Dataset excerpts

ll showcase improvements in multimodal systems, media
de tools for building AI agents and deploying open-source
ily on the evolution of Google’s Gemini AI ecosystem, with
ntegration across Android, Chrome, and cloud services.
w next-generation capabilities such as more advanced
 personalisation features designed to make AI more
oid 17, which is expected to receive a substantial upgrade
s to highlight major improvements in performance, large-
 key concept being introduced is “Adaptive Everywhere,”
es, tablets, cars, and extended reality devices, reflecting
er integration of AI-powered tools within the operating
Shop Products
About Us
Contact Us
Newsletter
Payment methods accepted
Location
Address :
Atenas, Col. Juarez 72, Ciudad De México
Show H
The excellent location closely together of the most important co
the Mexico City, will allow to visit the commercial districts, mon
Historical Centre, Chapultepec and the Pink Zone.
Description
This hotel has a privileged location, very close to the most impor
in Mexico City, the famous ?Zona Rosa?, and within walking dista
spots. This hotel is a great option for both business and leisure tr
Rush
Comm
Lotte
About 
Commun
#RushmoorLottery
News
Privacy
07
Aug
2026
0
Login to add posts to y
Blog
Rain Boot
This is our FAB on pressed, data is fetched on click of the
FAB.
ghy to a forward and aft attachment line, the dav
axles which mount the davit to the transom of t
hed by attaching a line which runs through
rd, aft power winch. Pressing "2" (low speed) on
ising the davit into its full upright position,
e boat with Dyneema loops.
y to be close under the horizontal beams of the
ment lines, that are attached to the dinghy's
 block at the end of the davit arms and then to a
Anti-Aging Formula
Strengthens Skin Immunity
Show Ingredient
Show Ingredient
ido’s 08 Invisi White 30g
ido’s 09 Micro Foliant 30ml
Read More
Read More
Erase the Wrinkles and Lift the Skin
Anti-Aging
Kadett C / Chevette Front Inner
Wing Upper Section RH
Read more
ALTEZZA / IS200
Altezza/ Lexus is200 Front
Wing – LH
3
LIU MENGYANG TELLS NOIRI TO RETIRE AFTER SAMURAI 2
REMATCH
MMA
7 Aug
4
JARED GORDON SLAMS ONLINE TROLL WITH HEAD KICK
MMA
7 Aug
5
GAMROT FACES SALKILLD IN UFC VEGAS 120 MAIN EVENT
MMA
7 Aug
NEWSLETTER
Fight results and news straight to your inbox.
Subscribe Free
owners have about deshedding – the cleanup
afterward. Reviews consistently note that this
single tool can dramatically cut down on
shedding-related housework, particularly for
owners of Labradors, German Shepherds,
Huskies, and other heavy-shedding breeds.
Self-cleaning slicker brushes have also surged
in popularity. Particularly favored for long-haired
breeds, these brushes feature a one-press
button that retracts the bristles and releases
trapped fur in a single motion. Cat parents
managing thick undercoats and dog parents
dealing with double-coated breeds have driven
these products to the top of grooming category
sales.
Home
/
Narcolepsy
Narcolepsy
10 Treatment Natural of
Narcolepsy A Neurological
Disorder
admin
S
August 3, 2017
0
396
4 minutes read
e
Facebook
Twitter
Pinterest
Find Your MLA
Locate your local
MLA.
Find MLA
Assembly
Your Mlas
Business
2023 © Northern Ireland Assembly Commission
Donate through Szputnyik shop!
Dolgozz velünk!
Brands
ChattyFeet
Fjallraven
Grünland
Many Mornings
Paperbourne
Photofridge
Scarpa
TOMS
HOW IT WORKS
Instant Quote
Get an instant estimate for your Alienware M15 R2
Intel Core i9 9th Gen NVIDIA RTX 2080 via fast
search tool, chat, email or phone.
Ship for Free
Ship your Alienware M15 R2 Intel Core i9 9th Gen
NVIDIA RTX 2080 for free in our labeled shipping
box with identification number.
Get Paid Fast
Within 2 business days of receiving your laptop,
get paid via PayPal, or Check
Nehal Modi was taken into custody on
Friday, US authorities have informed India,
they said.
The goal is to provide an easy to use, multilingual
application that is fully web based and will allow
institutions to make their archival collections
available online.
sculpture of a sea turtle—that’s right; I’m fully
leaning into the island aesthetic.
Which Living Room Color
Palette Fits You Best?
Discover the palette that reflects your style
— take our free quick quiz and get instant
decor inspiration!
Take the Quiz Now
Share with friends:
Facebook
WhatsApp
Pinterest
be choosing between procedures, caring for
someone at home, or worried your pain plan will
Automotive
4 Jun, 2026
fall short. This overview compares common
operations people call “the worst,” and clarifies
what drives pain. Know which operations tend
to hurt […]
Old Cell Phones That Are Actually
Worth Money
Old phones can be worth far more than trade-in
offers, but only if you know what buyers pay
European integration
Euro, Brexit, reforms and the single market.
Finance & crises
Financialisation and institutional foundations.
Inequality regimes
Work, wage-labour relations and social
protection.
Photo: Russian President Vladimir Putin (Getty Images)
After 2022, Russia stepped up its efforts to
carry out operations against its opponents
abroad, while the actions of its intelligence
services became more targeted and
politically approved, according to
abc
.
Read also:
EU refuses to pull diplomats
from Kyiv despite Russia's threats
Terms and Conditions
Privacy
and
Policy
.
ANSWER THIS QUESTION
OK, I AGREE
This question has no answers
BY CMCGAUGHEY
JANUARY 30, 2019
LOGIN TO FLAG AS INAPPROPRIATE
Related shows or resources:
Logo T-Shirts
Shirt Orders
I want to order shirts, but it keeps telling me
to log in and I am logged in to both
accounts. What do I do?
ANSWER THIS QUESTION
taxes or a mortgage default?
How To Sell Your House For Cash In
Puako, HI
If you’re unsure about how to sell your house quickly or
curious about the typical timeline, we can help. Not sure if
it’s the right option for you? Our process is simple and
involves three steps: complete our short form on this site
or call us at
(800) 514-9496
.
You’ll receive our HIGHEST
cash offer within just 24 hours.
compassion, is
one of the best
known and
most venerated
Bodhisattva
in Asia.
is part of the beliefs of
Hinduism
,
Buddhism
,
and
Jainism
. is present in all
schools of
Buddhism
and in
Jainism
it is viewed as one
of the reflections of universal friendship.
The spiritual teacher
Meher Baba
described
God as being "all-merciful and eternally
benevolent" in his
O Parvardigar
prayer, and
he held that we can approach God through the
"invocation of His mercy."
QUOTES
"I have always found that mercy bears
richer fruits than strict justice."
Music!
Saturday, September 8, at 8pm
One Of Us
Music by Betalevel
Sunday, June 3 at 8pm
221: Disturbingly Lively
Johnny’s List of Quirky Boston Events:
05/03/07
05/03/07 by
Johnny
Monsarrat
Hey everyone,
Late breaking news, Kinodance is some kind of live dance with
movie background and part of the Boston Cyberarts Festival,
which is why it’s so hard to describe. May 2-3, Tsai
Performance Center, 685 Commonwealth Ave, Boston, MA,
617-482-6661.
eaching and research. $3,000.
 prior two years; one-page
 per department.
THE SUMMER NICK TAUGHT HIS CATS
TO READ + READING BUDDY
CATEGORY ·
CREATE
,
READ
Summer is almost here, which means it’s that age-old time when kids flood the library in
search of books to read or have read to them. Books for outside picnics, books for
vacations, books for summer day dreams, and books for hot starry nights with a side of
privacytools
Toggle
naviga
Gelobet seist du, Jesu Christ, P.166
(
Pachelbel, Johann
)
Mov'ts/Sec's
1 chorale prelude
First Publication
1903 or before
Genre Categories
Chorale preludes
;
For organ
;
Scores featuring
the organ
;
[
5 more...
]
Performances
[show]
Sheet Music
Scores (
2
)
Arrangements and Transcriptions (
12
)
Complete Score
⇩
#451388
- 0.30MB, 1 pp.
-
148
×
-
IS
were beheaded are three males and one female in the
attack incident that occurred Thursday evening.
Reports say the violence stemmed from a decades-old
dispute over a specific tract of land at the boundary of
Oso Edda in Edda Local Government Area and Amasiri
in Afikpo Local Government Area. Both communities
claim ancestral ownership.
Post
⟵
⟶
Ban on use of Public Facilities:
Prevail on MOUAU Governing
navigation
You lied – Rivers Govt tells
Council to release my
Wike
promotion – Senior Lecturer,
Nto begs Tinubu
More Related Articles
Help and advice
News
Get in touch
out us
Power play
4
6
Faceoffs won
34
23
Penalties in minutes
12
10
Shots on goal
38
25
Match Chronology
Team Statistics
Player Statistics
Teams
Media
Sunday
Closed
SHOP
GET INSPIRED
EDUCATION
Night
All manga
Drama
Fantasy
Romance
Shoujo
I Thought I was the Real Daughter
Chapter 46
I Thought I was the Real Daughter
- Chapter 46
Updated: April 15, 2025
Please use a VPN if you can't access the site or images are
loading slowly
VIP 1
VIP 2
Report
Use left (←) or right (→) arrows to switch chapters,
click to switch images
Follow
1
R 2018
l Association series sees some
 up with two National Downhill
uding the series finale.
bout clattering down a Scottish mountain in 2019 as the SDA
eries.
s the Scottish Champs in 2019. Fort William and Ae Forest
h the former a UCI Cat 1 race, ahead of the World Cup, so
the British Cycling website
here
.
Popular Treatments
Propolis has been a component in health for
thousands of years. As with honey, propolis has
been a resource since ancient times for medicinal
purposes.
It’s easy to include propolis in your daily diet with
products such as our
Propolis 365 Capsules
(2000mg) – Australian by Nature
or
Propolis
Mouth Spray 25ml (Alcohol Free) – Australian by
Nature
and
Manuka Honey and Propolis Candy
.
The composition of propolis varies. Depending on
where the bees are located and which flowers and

● **EXERCISE DIRECTIONS**
Retype only the stretch of lines above starting at the one with "Pachelbel, Johann" and stopping at the one with "click to switch images", exactly as written, with both kept.

● **RESULT FOR THIS EXERCISE**
Pachelbel, Johann
)
Mov'ts/Sec's
1 chorale prelude
First Publication
1903 or before
Genre Categories
Chorale preludes
;
For organ
;
Scores featuring
the organ
;
[
5 more...
]
Performances
[show]
Sheet Music
Scores (
2
)
Arrangements and Transcriptions (
12
)
Complete Score
⇩
#451388
- 0.30MB, 1 pp.
-
148
×
-
IS
were beheaded are three males and one female in the
attack incident that occurred Thursday evening.
Reports say the violence stemmed from a decades-old
dispute over a specific tract of land at the boundary of
Oso Edda in Edda Local Government Area and Amasiri
in Afikpo Local Government Area. Both communities
claim ancestral ownership.
Post
⟵
⟶
Ban on use of Public Facilities:
Prevail on MOUAU Governing
navigation
You lied – Rivers Govt tells
Council to release my
Wike
promotion – Senior Lecturer,
Nto begs Tinubu
More Related Articles
Help and advice
News
Get in touch
out us
Power play
4
6
Faceoffs won
34
23
Penalties in minutes
12
10
Shots on goal
38
25
Match Chronology
Team Statistics
Player Statistics
Teams
Media
Sunday
Closed
SHOP
GET INSPIRED
EDUCATION
Night
All manga
Drama
Fantasy
Romance
Shoujo
I Thought I was the Real Daughter
Chapter 46
I Thought I was the Real Daughter
- Chapter 46
Updated: April 15, 2025
Please use a VPN if you can't access the site or images are
loading slowly
VIP 1
VIP 2
Report
Use left (←) or right (→) arrows to switch chapters,
click to switch images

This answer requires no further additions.